[[ THE DATA open ]]

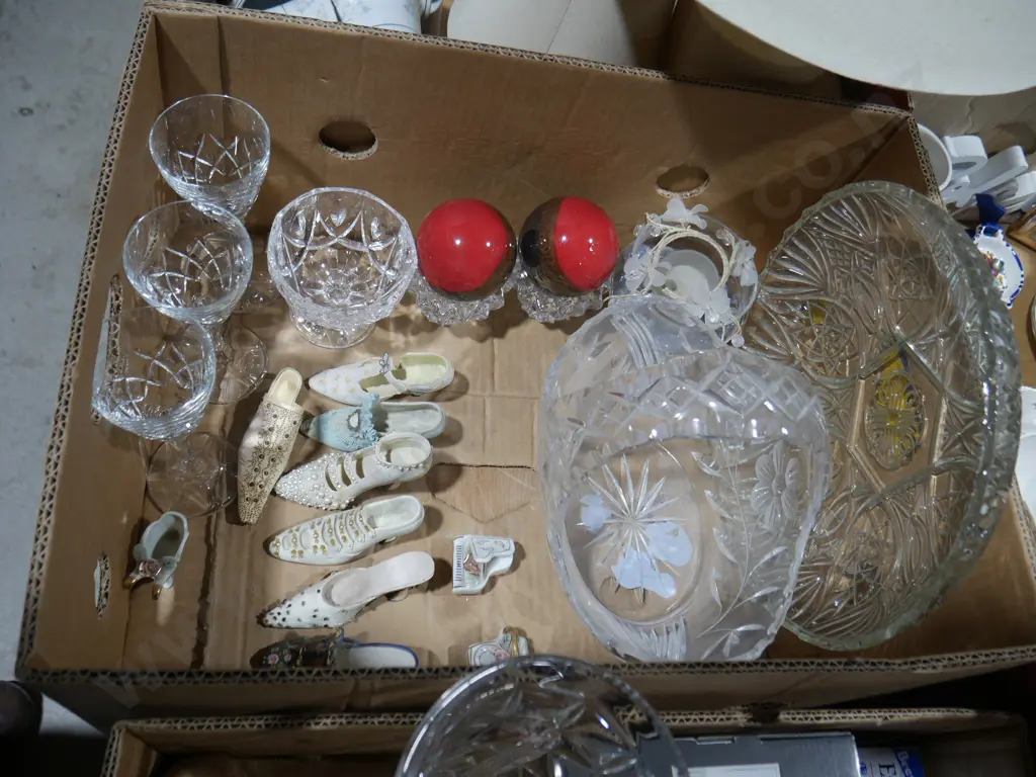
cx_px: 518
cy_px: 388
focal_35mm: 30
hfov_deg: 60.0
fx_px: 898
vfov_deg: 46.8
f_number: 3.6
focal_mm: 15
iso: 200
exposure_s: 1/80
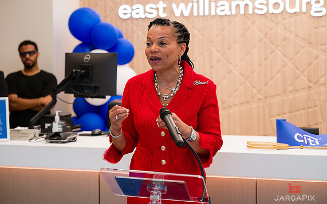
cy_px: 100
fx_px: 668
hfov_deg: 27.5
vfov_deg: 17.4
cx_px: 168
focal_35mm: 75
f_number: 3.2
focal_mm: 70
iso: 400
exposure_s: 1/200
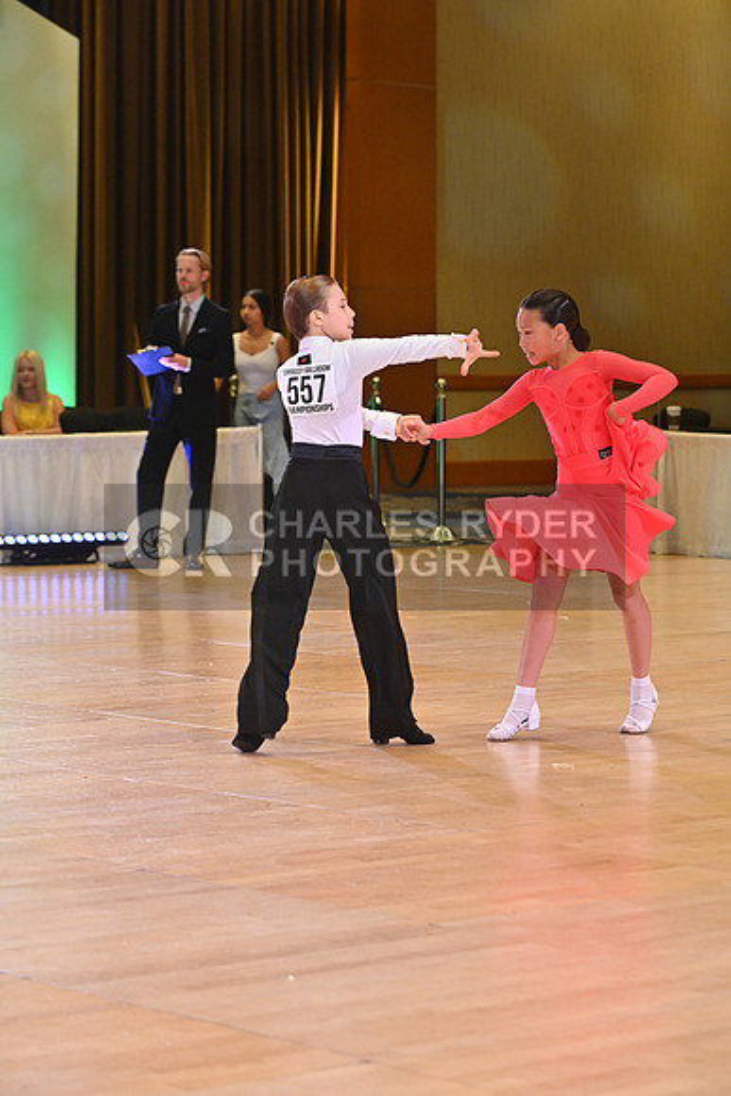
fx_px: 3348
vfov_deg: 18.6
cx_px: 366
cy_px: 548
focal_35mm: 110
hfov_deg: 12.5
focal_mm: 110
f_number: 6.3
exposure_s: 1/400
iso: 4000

[[ THE DATA closed ]]
[[ THE DATA open ]]

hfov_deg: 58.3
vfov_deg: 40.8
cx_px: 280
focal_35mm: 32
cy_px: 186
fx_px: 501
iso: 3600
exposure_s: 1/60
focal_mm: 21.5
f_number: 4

[[ THE DATA closed ]]

- **WORK ITEM**
In the entries above, please find the line with "vfov_deg: 40.8" and the line with "f_number: 4", then write out exactly those two lines and every line between them, and nothing more.

- **ANSWER SPACE**
vfov_deg: 40.8
cx_px: 280
focal_35mm: 32
cy_px: 186
fx_px: 501
iso: 3600
exposure_s: 1/60
focal_mm: 21.5
f_number: 4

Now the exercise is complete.